I was curious to see the shot selection of teams across the league as analytics have more of an impact on the systems on today’s game. Thanks to the NBA api, we have access to heaps of data that are continuously collected over the course of an NBA season. Using Python and the nba_api, I’m going to extract some shot data from the 2021–2022 NBA regular season and share some insights. Note: this analysis doesn’t intend on revealing any novel or game-breaking insights that aren’t already obvious to most basketball fans, but serves more as practice and an introduction to understanding the life-cycle of data: data extraction, manipulation/transformation, storage, and visualization.

Getting the data

To use the NBA api, you will need Python 3.7+, numpy, requests, and pandas to work with dataframes (pip install nba_api). I’m using Jupyter Notebooks to gather and visualize some of the data.

from nba_api.stats.endpoints import shotchartdetail, leaguedashplayerstats, teamdashboardbyshootingsplits
from nba_api.stats.static import players, teams
import json
import requests
from requests import get
import pandas as pd
import matplotlib as mpl
import matplotlib.pyplot as plt
import string
import time

To get the shot data, I’m going to use the shotchartdetail endpoint. This endpoint requires a player id and their respective team id. As an example, I can find shot data for Denver Nuggets player Nikola Jokic with the code below.

player_dict = players.get_players() # get dictionary of player info
team_dict = teams.get_teams() # get dictionary of team info

def get_player_id(fullName): # get player id with player name
player_id = [player for player in player_dict if player['full_name'] == fullName][0]['id']
return player_id

def get_team_id(teamName): # to get team id using full team name
team_id = [team for team in team_dict if team['full_name'] == teamName][0]['id']
return team_id

def get_team_id2(abbreviation): # to get team id using team abbreviation
team_id = [team for team in team_dict if team['abbreviation'] == abbreviation][0]['id']
return team_id

player_json = shotchartdetail.ShotChartDetail(
team_id = get_team_id2('DEN'),
player_id = get_player_id('Nikola Jokic'),
context_measure_simple = 'FGA',
season_nullable = '2021-22',
season_type_all_star = 'Regular Season'
)

get_shotjson = json.loads(player_json.get_json())
realdata = get_shotjson['resultSets'][0]
columns = realdata['headers']
player_rows = realdata['rowSet']
nikola_jokicdf = pd.DataFrame(player_rows)
nikola_jokicdf.columns = columns
nikola_jokicdf

I’m going to need to find the list of players who have played in the 2021–2022 season. To do this, I use the leaguedashplayerstats endpoint.

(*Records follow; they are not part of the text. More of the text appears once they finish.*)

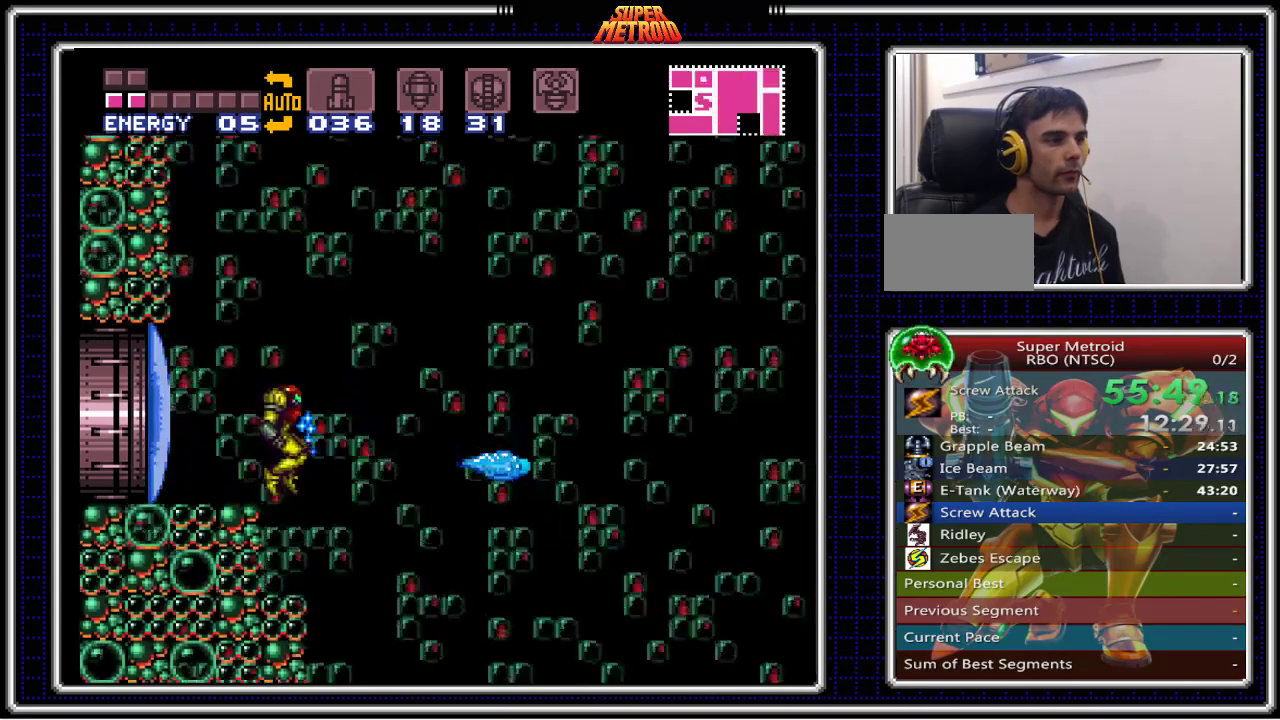
{"buttons": ["B", "DPAD_LEFT"], "events": [[33, "X", "down"], [50, "X", "up"], [167, "X", "down"], [233, "DPAD_RIGHT", "down"], [250, "X", "up"], [367, "DPAD_RIGHT", "up"], [417, "DPAD_LEFT", "down"]]}
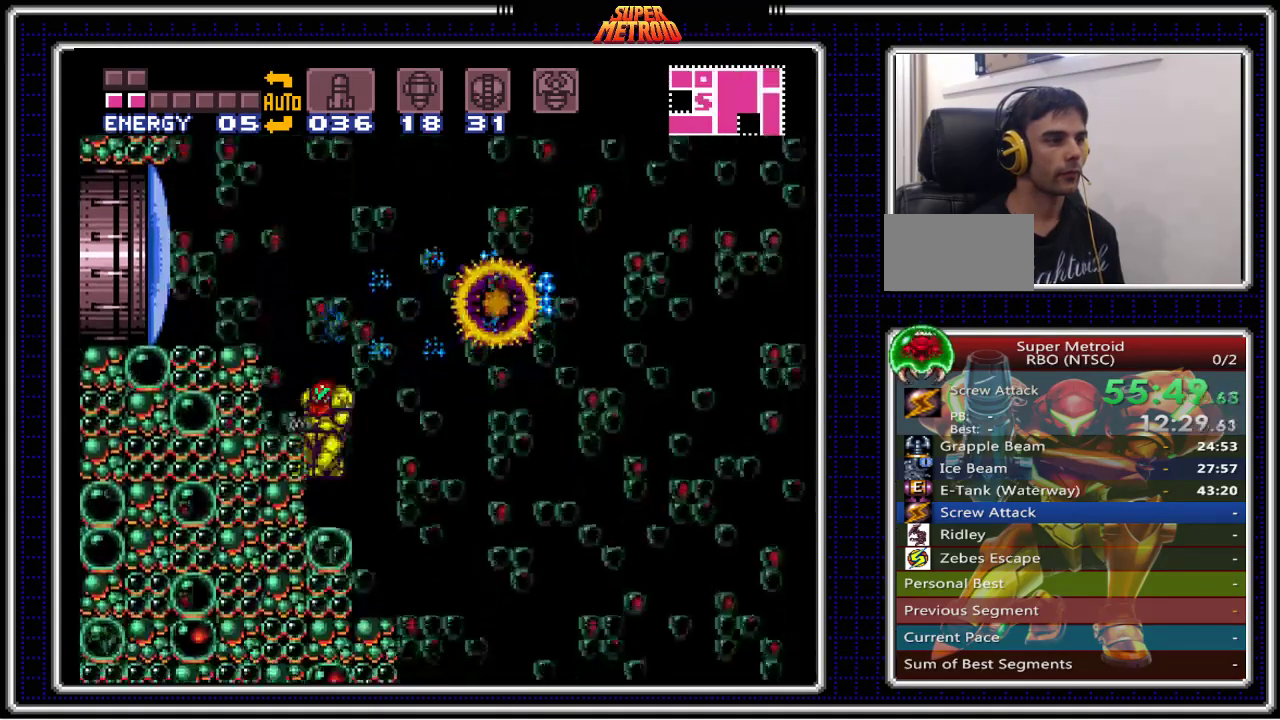
{"buttons": ["B", "DPAD_RIGHT"], "events": [[67, "DPAD_LEFT", "up"], [200, "DPAD_RIGHT", "down"], [283, "A", "down"], [483, "A", "up"]]}
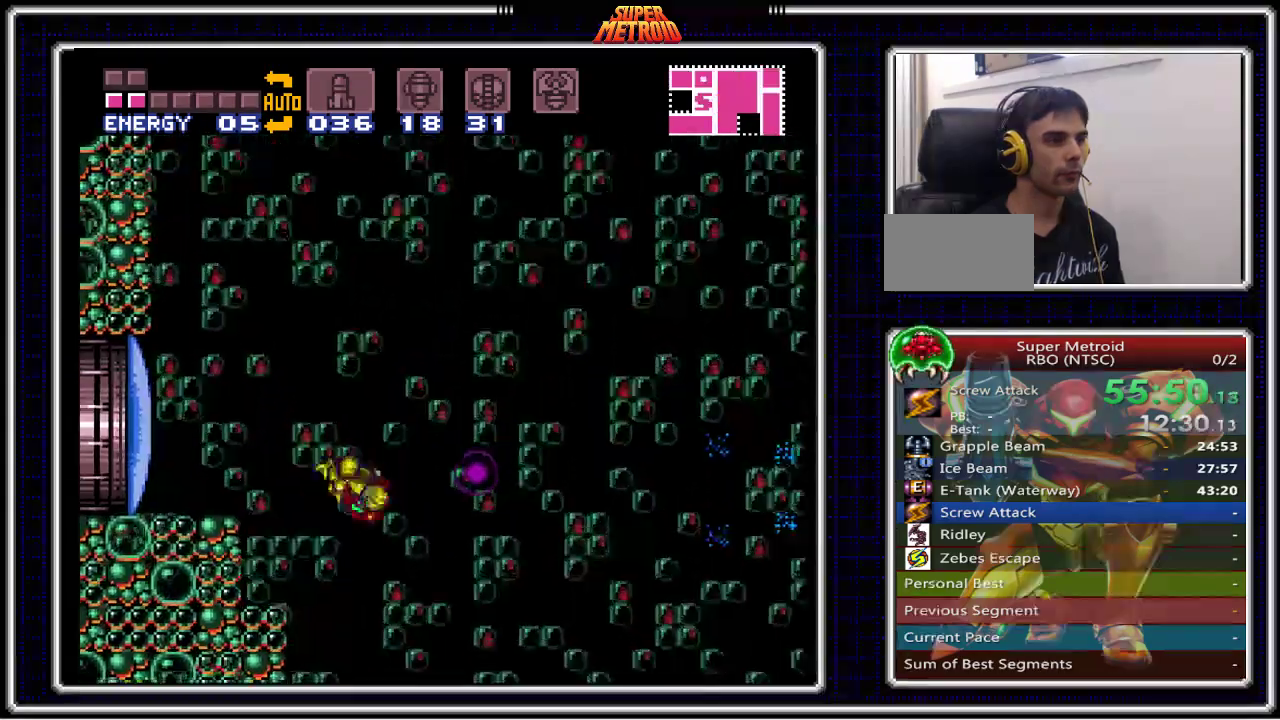
{"buttons": ["B", "DPAD_RIGHT"], "events": []}
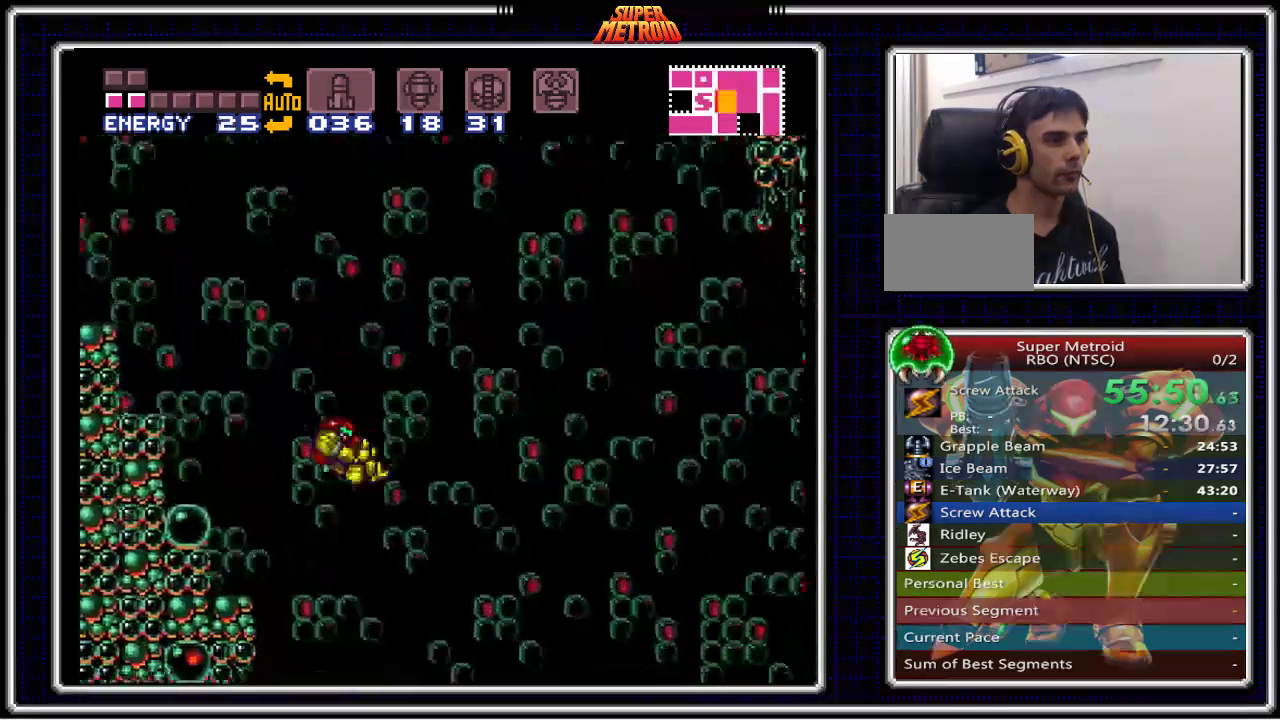
{"buttons": ["B", "X", "DPAD_LEFT"], "events": [[167, "DPAD_RIGHT", "up"], [183, "DPAD_LEFT", "down"], [367, "X", "down"]]}
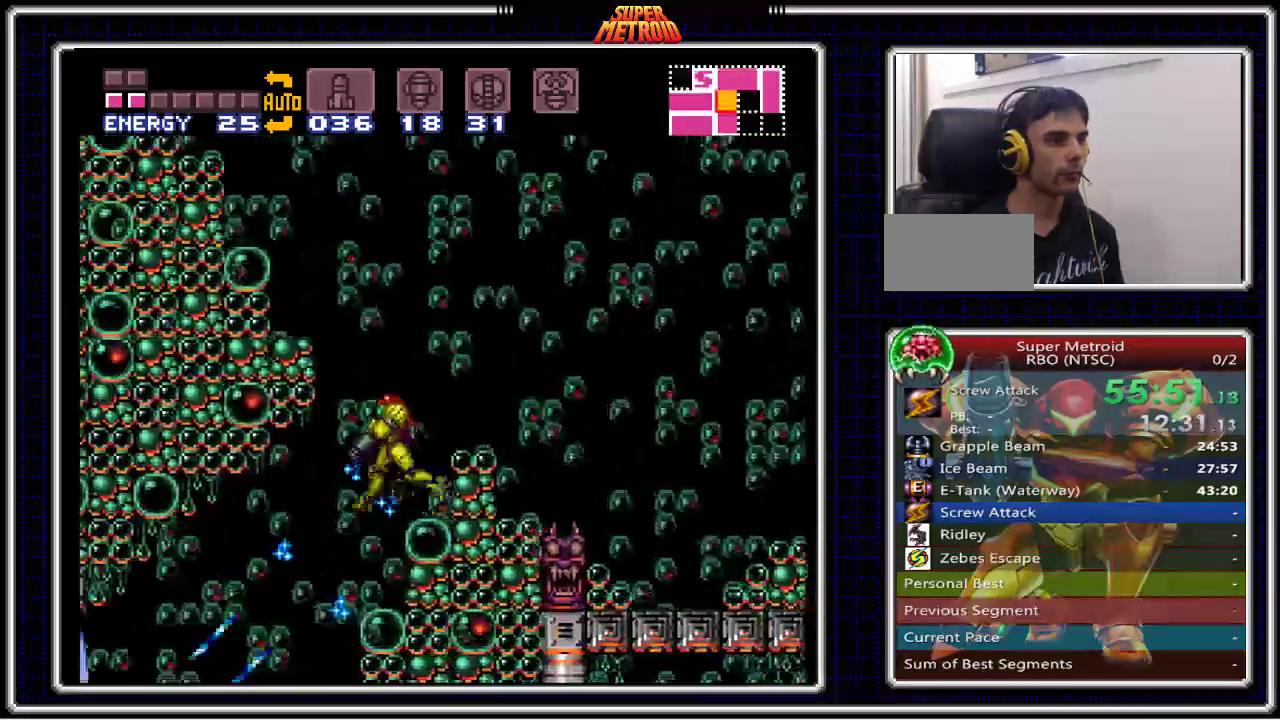
{"buttons": ["DPAD_LEFT"], "events": [[17, "DPAD_LEFT", "up"], [17, "X", "up"], [133, "X", "down"], [183, "DPAD_LEFT", "down"], [233, "X", "up"], [483, "B", "up"]]}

ps_json = leaguedashplayerstats.LeagueDashPlayerStats(
per_mode_detailed = 'PerGame',
season_type_all_star = 'Regular Season',
measure_type_detailed_defense = 'Base',
season = '2021-22'
)

ps_load = json.loads(ps_json.get_json())
ps_data = ps_load['resultSets'][0]
ps_rows = ps_data['rowSet']
ps_headers = ps_data['headers']

psdf = pd.DataFrame(ps_rows)
psdf.columns = ps_headers
psdf

I now have a dataframe with all players from the ‘21–22 season. Some players may have records but have not played a single minute or attempted a field goal, so I filter by players that have greater than 0 field goal attempts.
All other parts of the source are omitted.